PCP, PEV e PAN querem mais na especialidade, Centeno pede “responsabilidade”

 PCP, PEV e PAN querem mais na especialidade, Centeno pede “responsabilidade”

 

Lusa/AO Online   Economia   29 de Out de 2018, 17:35

PCP, PEV e PAN reconheceram "avanços" no Orçamento do Estado para 2019 (OE2019), mas prometeram bater-se por mais medidas na discussão na especialidade, enquanto o ministro das Finanças defendeu a necessidade de manter a "responsabilidade".

Mário Centeno mostrou-se aberto a mais propostas nos trabalhos parlamentares seguintes porque "as metas do défice são tao importantes como as outras", embora não se possa "pôr em risco as conquistas" já alcançadas, ao longo da legislatura, no debate parlamentar, na generalidade, sobre a proposta de OE2019.

O líder da bancada comunista, João Oliveira, admitiu que o documento tem "medidas positivas, que resultam das lutas dos trabalhadores e da intervenção do PCP", mas voltou a lamentar as "opções do PS, que entravam e limitam os avanços", designadamente as "imposições e critérios da União Europeia".

"Aquilo que temos feito, ao longo da legislatura, permitiu uma redução enorme das condições de financiamento dos portugueses, menos 1.400 milhões de euros de despesa com juros. Não podemos dar passos maiores que as pernas", disse o responsável da tutela e presidente do Eurogrupo sobre o quarto orçamento do executivo minoritário socialista de António Costa, que já tem aprovação garantida, na generalidade, através de PS, BE, PCP, PEV e PAN.

O ecologista José Luís Ferreira, respondendo a intervenção anterior do social-democrata Adão Silva, exigiu "respeito" pelas negociações que permitiram as posições conjuntas entre PS, BE, PCP e PEV, argumentando que nunca houve registo de qualquer "birra irrevogável" entre as partes como o episódio protagonizado pelo antigo vice-primeiro-ministro do Governo PSD/CDS-PP, Paulo Portas.

"Este OE não pode ser comparado com os de PSD e CDS. Discutimos devoluções, se é muito, se é pouco.
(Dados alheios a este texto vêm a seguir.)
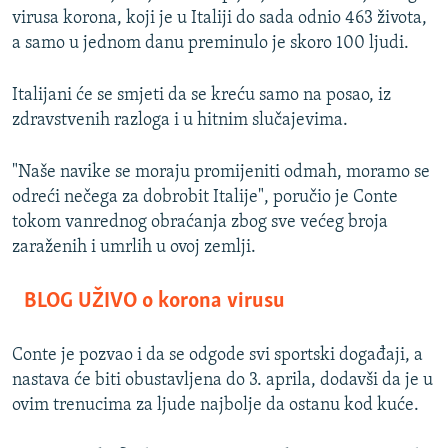
virusa korona, koji je u Italiji do sada odnio 463 života,
a samo u jednom danu preminulo je skoro 100 ljudi.
Italijani će se smjeti da se kreću samo na posao, iz
zdravstvenih razloga i u hitnim slučajevima.
"Naše navike se moraju promijeniti odmah, moramo se
odreći nečega za dobrobit Italije", poručio je Conte
tokom vanrednog obraćanja zbog sve većeg broja
zaraženih i umrlih u ovoj zemlji.
BLOG UŽIVO o korona virusu
Conte je pozvao i da se odgode svi sportski događaji, a
nastava će biti obustavljena do 3. aprila, dodavši da je u
ovim trenucima za ljude najbolje da ostanu kod kuće.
Antes, discutíamos os cortes, se era muito se era pouco, se era justo ou injusto", comparou, embora apontando as devoluções de rendimentos insuficientes e a submissão às imposições externas, sem as quais "outro galo cantaria".

O deputado único do PAN, André Silva, expressou "enorme satisfação" por o Governo "convergir" e "acolher e implementar algumas das medidas", desejando que executivo e PS "continuem este salutar combate ao plástico", mas lamentou para a "enorme incoerência" no "quadro da fiscalidade verde em Portugal" em que "o espírito de taxar o carbono progressivamente nas centrais a carvão tem de ser respeitado".

"Levaremos este caderno reivindicativo para a especialidade, esperando abertura da parte do Governo para o debater", afirmou.

Mário Centeno, que já tinha reafirmado o respeito para com os parceiros parlamentares para "continuar a enquadrar devoluções e progressos em vez de reduções e cortes", descreveu o "conjunto de medidas - taxas ou de natureza fiscal - pela descarbonização da economia, melhoria da mobilidade e aposta nos transportes públicos", assegurando que o Governo mantém abertura para o debate na especialidade.